SHORT TASK 1: In the forum exchange about 9/11 and the War on Terror, what does SkepticJ call a huge stupid move for the few days after 9/11?
SHORT TASK 2: Pick up the forum exchange about 9/11 and the War on Terror after its last sentence and carry it on.

[Begin PASSAGE SHOWN]

SkepticJ said:
Yeah, and the thing to do after one losses a lot of money is to spend billions more on a war. You know what a huge stupid move for those few days after 9/11 was? Banning flights. How much less would the economy have suffered if flights hadn't been grounded?
That's an easy claim to make now. But at the time, when the situation wasn't clear, such a decision wouldn't have been riskless. If they had immediately resumed flights, and a repeat had happened, that would compound the damage quite a bit.
I involved Iraq because it's part of the War on Terror. Please tell me what other beef we had with Iraq other than the WMD terrorism angle?

[End PASSAGE SHOWN]
[Begin DATA]

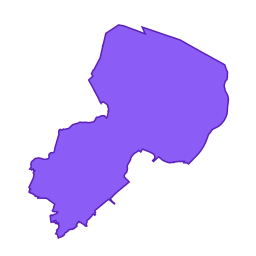 outline of Leudal, Limburg, Netherlands, rotated 355°
{"feature_id": "6326949B97609854971564", "entity_name": "Leudal", "entity_type": "district", "adm_level": 2, "iso_a3": "NLD", "parent_name": "Netherlands", "parent_adm1": "Limburg", "projection": "mercator", "projection_center": [5.85, 51.234], "detail": "fine", "context": "isolated", "style": "filled", "palette": "violet", "viewbox_px": 256, "rotation_deg": 355, "n_neighbors": 0, "source": "geoboundaries", "source_scale": "gbopen_adm2", "svg_char_len": 5476}
<svg xmlns="http://www.w3.org/2000/svg" viewBox="0 0 256 256"><g transform="rotate(355 128 128)"><path d="M230.9,88.2L230.9,87.5L231.5,86.0L231.6,83.4L231.9,82.6L232.0,81.0L231.9,80.5L231.5,79.6L230.9,77.9L230.6,76.6L230.5,76.0L229.9,73.5L206.8,58.0L193.9,49.2L187.9,45.0L150.9,28.7L153.3,35.7L132.5,25.8L127.6,24.5L114.2,31.8L110.5,42.9L110.5,43.0L110.3,43.0L109.8,44.4L110.0,44.4L106.3,55.9L101.1,63.9L99.0,67.3L98.4,67.3L96.3,70.8L96.4,71.0L97.5,73.3L93.1,76.7L93.2,76.9L93.1,77.0L95.5,82.4L97.8,87.8L97.7,87.8L98.6,89.8L101.2,95.9L101.8,97.6L102.0,98.6L103.3,101.1L103.4,100.9L103.5,100.9L105.3,99.7L105.7,99.7L109.0,102.6L109.7,103.4L109.8,103.8L109.7,103.8L109.8,105.2L110.3,107.1L110.3,108.4L110.2,108.7L110.1,108.9L110.1,109.2L109.5,109.4L109.7,110.3L109.7,110.6L108.5,114.5L108.5,114.9L107.4,116.1L106.0,114.2L105.6,113.8L104.9,113.7L102.4,113.5L99.8,114.6L99.4,114.7L98.0,114.5L97.6,114.6L97.2,115.0L96.1,116.9L94.6,118.7L94.2,118.9L89.2,119.3L86.4,118.6L84.4,118.6L81.9,118.3L81.0,118.0L80.5,118.0L78.1,119.0L76.1,119.2L75.2,119.5L73.1,119.9L72.8,120.1L69.3,123.0L68.9,123.2L64.9,123.8L64.5,123.8L63.5,123.4L62.6,124.2L62.0,124.4L61.5,124.2L60.9,123.7L60.6,123.5L60.2,123.6L59.5,124.1L59.4,124.0L58.8,124.9L58.7,125.9L58.6,126.4L58.6,127.3L58.6,128.2L53.5,141.4L53.4,141.6L52.7,144.6L52.5,145.1L52.2,145.5L51.7,145.9L51.0,146.0L50.5,146.0L49.5,145.9L49.1,145.9L48.7,146.1L47.7,146.8L47.1,147.4L47.0,147.6L46.8,148.0L46.8,148.5L46.9,149.9L46.8,150.4L46.6,150.9L46.1,151.4L45.3,151.7L44.4,151.9L41.9,152.0L39.0,150.8L36.3,150.0L35.8,150.0L33.0,150.3L32.6,150.5L29.4,153.0L28.8,153.5L28.1,155.4L28.1,156.0L28.1,158.0L28.1,158.5L27.8,158.9L26.8,160.0L26.5,160.4L27.6,160.6L28.4,161.4L28.6,161.2L30.0,160.6L30.0,161.1L30.3,162.3L30.5,162.4L32.0,162.0L30.3,163.4L30.3,163.5L29.7,164.1L30.4,166.1L29.2,169.8L24.5,177.9L24.1,178.3L24.2,178.5L24.3,178.7L24.9,179.6L25.4,180.0L24.9,180.0L24.7,181.3L24.7,182.4L24.0,182.4L24.0,183.6L26.6,184.9L26.7,184.7L30.1,187.7L29.9,188.0L32.8,188.8L32.1,190.0L36.8,190.5L38.2,190.5L40.9,191.0L48.4,197.5L47.3,199.8L46.5,202.2L45.4,203.9L45.7,204.1L45.9,204.6L46.1,204.7L47.2,204.9L48.9,205.1L50.4,205.4L50.7,205.8L49.6,206.6L48.6,207.4L48.3,207.5L47.6,207.4L45.4,208.3L45.2,208.4L45.2,208.7L44.9,208.7L44.7,208.7L44.3,208.0L44.0,208.0L43.4,208.1L42.8,208.8L42.8,209.2L43.2,215.3L43.9,215.2L44.2,215.0L45.0,214.9L45.1,215.1L45.5,215.0L46.6,215.7L46.4,215.0L46.3,214.0L48.1,213.9L48.4,216.6L47.9,216.5L47.8,216.8L48.5,216.9L49.2,217.4L49.7,216.5L50.5,216.4L50.6,219.6L50.5,220.0L50.5,221.4L50.1,221.7L49.6,222.2L49.0,222.6L48.1,223.5L48.7,223.8L47.5,226.0L46.8,227.2L48.3,227.6L49.1,231.5L49.5,231.3L49.8,231.2L50.1,231.0L50.4,231.0L52.0,230.5L52.3,230.5L52.8,230.2L53.2,230.2L53.4,230.0L53.6,229.7L53.8,229.8L54.0,229.5L54.4,229.5L54.9,229.2L55.0,229.0L55.1,228.8L55.4,228.4L55.6,228.1L55.7,227.8L56.0,227.2L56.8,226.6L57.2,226.4L57.5,226.5L57.7,226.3L57.9,226.3L58.0,226.2L58.8,225.6L59.2,225.5L59.3,225.3L59.4,225.1L60.0,224.6L60.3,224.2L60.6,224.3L61.1,224.1L61.3,223.9L61.5,224.1L61.9,223.9L62.1,223.8L62.8,224.0L63.0,224.0L63.5,224.0L63.9,224.1L64.1,223.8L64.8,223.5L65.1,223.3L65.3,223.2L65.5,223.5L68.6,221.2L68.2,220.5L68.5,220.2L68.3,219.4L69.1,218.8L69.8,218.0L69.8,217.8L70.5,217.0L71.1,217.6L71.5,217.0L73.7,219.0L75.5,220.2L76.6,221.5L77.5,222.2L78.4,222.0L78.2,221.7L78.1,220.3L78.1,219.3L78.4,219.1L78.9,218.6L78.9,217.1L79.2,216.5L79.8,216.1L81.3,215.2L82.5,214.0L84.0,212.8L84.4,212.3L84.8,211.5L85.2,211.0L85.7,210.8L86.2,211.2L86.5,211.3L87.0,211.8L87.3,212.0L87.8,211.4L87.5,211.3L87.1,210.8L88.3,209.3L87.8,208.9L87.9,208.3L87.7,207.4L98.6,199.9L99.0,199.5L99.0,199.4L99.4,199.2L100.0,198.8L101.2,198.2L102.7,197.3L103.6,198.4L104.5,199.2L106.9,201.6L107.7,202.4L108.1,201.9L106.8,200.8L105.4,199.1L105.2,198.7L104.7,197.7L104.3,196.7L106.0,195.4L106.3,195.3L106.5,195.1L106.7,194.8L106.7,194.7L108.0,193.6L111.2,191.1L111.6,190.8L124.4,181.9L124.3,181.6L123.5,180.5L121.6,178.6L121.4,178.4L121.0,177.6L120.1,176.7L120.0,176.1L120.3,174.5L120.4,174.3L120.8,173.7L121.1,173.4L122.6,172.2L123.1,171.2L123.3,170.8L124.0,168.1L124.0,167.7L123.7,166.7L123.7,166.3L125.1,163.5L126.2,162.2L127.8,159.7L127.9,159.4L127.8,158.9L127.9,158.7L128.9,157.0L131.1,154.7L132.4,153.7L133.9,153.0L135.7,152.1L136.7,151.3L138.6,153.0L140.4,150.5L140.5,150.6L141.0,150.5L146.6,153.3L148.0,154.1L150.4,155.6L151.2,156.3L151.7,157.0L152.1,158.0L152.2,158.8L152.2,159.5L151.9,160.5L151.4,161.2L149.7,162.6L150.5,163.6L156.1,159.4L159.0,162.4L160.3,163.5L161.5,164.2L164.5,165.7L165.1,165.9L165.6,166.1L167.4,166.3L170.1,166.1L170.3,165.9L170.8,166.4L171.4,165.9L171.9,165.9L172.0,165.9L174.2,165.8L176.9,165.8L177.1,166.0L177.3,165.9L177.6,165.9L179.3,166.0L179.8,166.3L180.0,166.6L180.0,166.2L180.8,166.1L181.6,166.3L181.6,166.8L181.7,167.2L181.7,167.7L181.8,167.7L184.1,168.0L185.2,169.1L194.1,161.4L196.5,159.2L198.4,157.1L199.8,155.4L201.5,153.1L203.1,150.7L204.4,148.4L206.8,143.4L207.0,142.9L207.7,141.4L209.1,140.2L211.1,137.7L212.5,136.6L212.4,136.6L212.5,136.5L213.8,136.0L216.0,135.2L217.9,134.4L219.3,133.5L220.5,132.7L221.4,132.0L223.6,129.8L224.6,128.6L225.6,127.1L226.3,126.0L226.9,124.8L227.7,122.9L228.3,120.5L228.5,119.3L228.9,116.1L229.8,112.1L230.5,108.7L230.5,106.9L230.4,105.9L230.1,104.4L230.0,103.9L228.3,99.8L228.0,99.0L227.9,98.4L228.0,97.1L227.7,96.4L227.5,95.4L227.6,93.9L227.7,93.3L228.0,92.4L228.5,91.1L229.0,90.2L229.5,89.5L230.0,89.0L230.9,88.2Z" fill="#8b5cf6" stroke="#5b21b6" stroke-width="1.5"/></g></svg>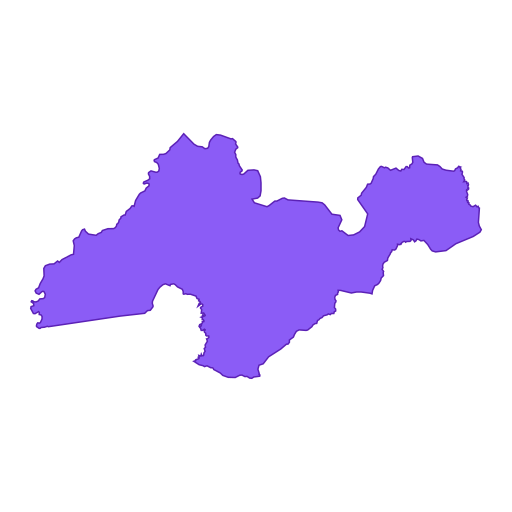 outline of Folon, Denguélé, Ivory Coast
{"feature_id": "98640826B69523806833990", "entity_name": "Folon", "entity_type": "district", "adm_level": 2, "iso_a3": "CIV", "parent_name": "Ivory Coast", "parent_adm1": "Denguélé", "projection": "robinson", "projection_center": [-7.378, 10.084], "detail": "fine", "context": "isolated", "style": "filled", "palette": "violet", "viewbox_px": 512, "rotation_deg": 0, "n_neighbors": 0, "source": "geoboundaries", "source_scale": "gbopen_adm2", "svg_char_len": 6066}
<svg xmlns="http://www.w3.org/2000/svg" viewBox="0 0 512 512"><path d="M458.7,166.3L457.6,167.8L455.5,168.9L454.7,170.6L453.6,171.2L446.0,170.2L442.2,169.0L439.9,166.5L437.5,164.9L426.5,164.1L424.0,162.2L422.5,158.4L418.1,156.0L412.6,156.7L412.3,157.6L412.8,162.4L411.8,164.0L409.8,165.2L409.6,167.8L408.5,168.0L407.2,166.6L406.1,166.6L404.0,169.5L401.8,169.3L400.8,171.0L398.8,170.5L396.0,168.1L390.5,170.3L387.8,167.9L385.6,167.2L384.5,167.8L381.5,166.4L380.4,166.6L378.4,169.0L375.8,174.2L373.5,176.6L373.2,178.6L371.1,183.3L370.1,184.0L367.6,184.2L366.3,187.4L361.6,193.2L361.2,195.2L357.8,197.9L357.7,199.6L367.7,213.9L364.6,226.6L359.6,231.9L353.6,234.9L348.1,235.5L341.9,230.8L340.0,231.3L338.5,229.9L338.1,227.8L341.8,219.8L340.0,215.4L331.9,214.2L324.7,204.9L322.1,202.8L318.0,202.1L288.0,199.9L284.4,198.0L282.3,198.3L276.8,201.1L274.8,201.1L269.2,205.5L267.0,206.7L254.4,202.8L252.0,199.1L257.6,198.1L260.1,195.9L261.0,190.8L261.0,182.9L260.4,176.7L257.7,170.7L254.0,169.9L247.9,170.3L243.7,174.1L242.0,174.5L240.3,174.1L240.0,173.5L240.2,172.2L241.8,171.2L242.2,170.0L239.4,165.8L238.9,163.9L238.0,163.1L237.4,160.0L235.8,157.1L235.8,154.5L234.6,152.3L235.8,149.2L237.7,147.7L237.7,147.0L235.6,144.0L236.0,142.1L235.8,141.5L232.5,138.6L231.0,138.9L220.5,135.1L216.3,134.6L213.6,136.5L210.7,140.0L209.4,142.4L208.8,146.6L207.6,148.3L204.9,148.7L202.2,146.8L197.6,146.3L194.0,144.2L183.7,133.7L177.5,141.4L170.2,147.6L169.8,149.9L166.0,153.5L163.7,154.3L159.7,154.4L158.1,158.0L154.4,159.7L154.1,160.3L154.5,161.6L156.7,162.5L158.3,164.3L159.3,168.4L158.8,171.0L157.4,172.1L156.0,172.3L151.0,170.9L148.6,172.6L148.4,173.9L149.6,176.3L149.7,178.8L147.7,180.3L143.8,182.0L143.3,183.2L144.1,184.0L146.9,183.1L148.2,183.4L149.2,184.1L148.9,185.9L146.2,188.1L144.9,190.9L140.6,193.0L139.3,194.3L135.6,200.5L134.1,206.3L133.1,205.8L131.9,205.9L130.1,208.5L126.3,211.4L125.2,215.0L124.0,215.0L121.0,216.8L120.8,218.2L119.1,220.0L118.8,221.9L117.8,223.6L116.8,224.2L116.4,226.2L115.2,227.7L113.7,228.6L107.9,228.7L102.4,230.5L101.3,232.4L98.1,233.7L96.2,235.3L88.5,234.1L85.4,231.2L84.5,229.1L82.6,229.7L81.6,230.9L78.8,237.2L76.3,237.8L74.6,238.9L73.2,240.8L74.3,245.6L73.5,254.3L71.2,254.8L62.0,259.6L59.3,262.4L57.6,261.0L54.0,263.9L49.7,264.1L45.4,265.7L43.8,268.4L44.1,275.9L43.0,278.8L40.2,283.6L38.6,287.8L36.0,289.3L35.1,290.9L36.2,293.1L39.0,294.3L41.7,291.8L42.8,291.3L43.9,291.5L45.3,294.2L44.7,297.5L43.3,298.6L39.8,298.9L38.2,301.0L36.1,301.9L33.7,301.8L32.9,300.9L31.8,300.7L31.2,301.8L33.6,303.5L33.8,305.7L31.1,306.6L30.7,308.5L33.4,313.5L35.0,313.7L38.6,311.6L39.3,312.5L39.2,314.5L41.0,314.9L42.1,316.5L42.0,319.1L40.4,322.5L39.4,323.2L37.8,322.8L36.8,324.1L36.4,326.0L36.7,326.7L39.2,328.4L40.2,328.3L41.1,327.5L44.5,327.2L47.3,326.3L48.4,326.7L120.0,316.1L144.7,313.3L147.5,310.6L150.3,310.3L152.9,306.9L153.1,306.0L152.3,303.3L152.5,301.2L158.0,289.5L159.9,287.2L162.9,284.7L165.4,283.8L170.0,285.7L170.5,284.4L173.7,283.8L175.2,284.6L177.5,286.9L182.3,289.3L183.2,291.5L183.2,293.8L183.7,294.2L185.9,293.7L187.3,294.3L190.4,294.2L196.0,296.1L197.0,298.5L199.1,299.3L198.6,300.8L200.0,301.5L200.5,302.5L199.2,303.3L198.0,306.2L200.9,304.0L201.9,303.9L202.8,304.7L202.7,306.2L200.8,307.3L200.5,308.0L201.7,309.7L201.2,313.2L203.7,313.0L205.2,315.3L204.7,316.0L203.8,316.1L202.9,314.7L202.4,315.5L202.8,316.5L201.1,317.2L202.5,317.9L202.2,319.3L203.4,319.8L204.0,321.0L203.8,321.6L202.3,321.5L202.5,322.4L201.9,323.6L199.7,324.6L199.5,325.1L200.8,324.2L201.5,324.9L201.2,326.0L199.6,326.8L199.6,327.3L200.5,328.1L201.2,330.4L202.6,330.4L204.3,329.2L205.1,329.6L205.1,330.1L204.2,330.8L204.5,332.2L205.7,333.2L205.8,335.2L206.6,335.9L208.7,336.0L208.9,337.3L207.5,338.8L206.6,338.9L207.4,341.2L205.1,345.0L205.5,347.3L204.2,348.6L205.1,351.3L204.0,352.8L203.6,355.3L203.0,355.8L202.0,355.7L201.3,354.2L200.8,356.1L198.8,355.4L199.1,356.8L198.3,357.2L199.1,358.0L198.8,358.7L196.1,359.6L195.6,359.9L195.7,360.6L193.8,361.3L199.1,364.7L203.1,365.7L204.5,366.6L207.0,365.8L210.7,367.7L212.5,367.8L213.3,368.4L213.7,369.5L220.3,373.0L222.8,375.4L228.2,377.3L235.2,377.5L239.8,375.2L242.0,375.1L244.9,376.6L247.0,376.4L249.7,378.1L251.8,378.3L253.8,377.0L259.7,376.2L259.9,375.0L259.0,374.3L259.2,373.5L257.9,369.2L259.0,365.2L263.2,363.8L268.6,356.8L280.8,349.0L286.4,344.2L288.0,344.1L289.4,342.3L289.4,340.0L293.4,337.1L294.5,334.4L296.4,331.3L299.1,329.9L306.1,330.4L307.7,330.0L311.9,326.7L312.9,325.0L315.0,323.6L316.7,323.4L317.5,320.5L319.0,319.7L319.9,318.5L322.1,317.5L323.5,315.8L327.2,314.8L328.3,313.9L330.3,314.6L331.3,313.5L333.8,313.5L334.3,311.7L335.6,311.1L335.7,310.3L335.6,309.0L334.4,307.6L334.8,303.3L335.8,302.0L336.0,300.8L335.0,299.4L334.7,297.3L335.5,295.4L337.6,294.4L337.6,293.1L338.3,292.0L338.1,290.3L340.6,290.4L351.4,293.0L356.5,292.0L361.2,292.0L370.0,293.2L372.0,293.9L372.6,290.4L374.7,285.8L377.5,284.5L378.9,283.2L380.6,280.5L381.2,278.0L383.5,275.6L383.2,272.6L383.6,271.4L382.1,269.3L382.9,267.7L382.6,265.9L383.0,264.0L384.3,262.2L387.4,260.5L387.8,258.0L390.4,253.6L390.5,252.7L391.6,251.8L392.2,249.8L394.7,250.0L395.9,249.1L397.6,245.5L397.5,244.2L399.9,244.7L400.8,243.7L401.1,244.0L402.0,242.4L403.9,241.4L405.1,241.5L405.6,242.2L406.7,241.5L410.0,241.4L411.0,240.5L410.8,238.7L413.4,239.9L414.6,241.8L415.9,240.9L416.9,239.1L419.0,239.6L420.9,240.9L423.9,240.4L427.7,244.5L430.7,249.3L432.2,250.9L435.6,251.9L446.0,250.6L455.9,243.7L473.2,236.5L479.9,232.2L481.3,229.7L479.3,226.0L478.4,222.4L479.4,208.1L478.6,207.7L478.1,206.3L477.0,206.8L475.6,205.2L473.0,206.7L470.8,206.1L470.3,205.1L468.8,204.2L469.0,202.9L467.7,202.5L468.2,201.1L467.7,200.5L466.8,200.6L466.7,199.4L467.4,198.0L466.1,197.2L467.4,196.3L467.7,194.5L466.6,191.7L466.5,190.5L466.6,189.9L467.5,190.1L468.6,189.0L468.6,188.1L467.8,188.1L468.1,187.1L467.7,185.5L468.3,185.4L468.5,184.6L468.0,183.0L466.8,183.5L466.6,181.7L466.0,181.4L463.7,181.7L464.7,179.9L464.0,178.8L464.1,177.5L462.0,174.4L462.5,171.9L462.2,171.2L460.6,170.8L461.0,169.4L459.9,167.3L460.5,167.0L458.7,166.3Z" fill="#8b5cf6" stroke="#5b21b6" stroke-width="1.5"/></svg>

[End DATA]

RESPONSE 1: Banning flights.

RESPONSE 2:
Well, mostly that I'm not sure you really understand either angle. Iraq was indeed a state sponsor of terrorism - the Al Quaeda connections may have been unimportant, but Saddam's connections to other terrorist organizations were not. Given his proclivity for supporting, funding, and sheltering terrorists, and his general hatred for us, we were not in a forgiving mood. And the WMD question, though often framed in terms of present capabilities and stockpiles, was actually about much more than that. Maintaining sanctions was costly, both to Iraqis and to us, and the corruption it engendered was rotting away at our alliances and at the UN - not a good precondition for the cooperation needed to fight terrorism. So we either had to accept that this would continue indefinitely (if that was even possible - France, for example, actively worked to lift sanctions), or sanctions would be lifted. If they were lifted, then there would be no means to ensure that Saddam could not, in the future, rearm with WMDs. Saddam was a problem that had simply been festering for too long.
Ok, I was wrong. I didn't know he killed so many. Would you care to cite when and where these deaths happened though?
The 80's Iran-Iraq war, in which probably over 100,000 Iraqis died (some estimates as high as 300,000, and most also place Iranian death toll around twice Iraq's).
The late-80's "Anfal" ethnic cleansing campaign against the Kurds, which killed between 50,000 and 200,000 kurds and displaced hundreds of thousands more.
The '91 suppression Shia uprisings, which killed something like 60,000 people.
Continuous political assasinations and killings throughout his reign that were used to maintain despotic control. Numbers for this are hard to estimate, but likely in the tens of thousands and possibly much greater.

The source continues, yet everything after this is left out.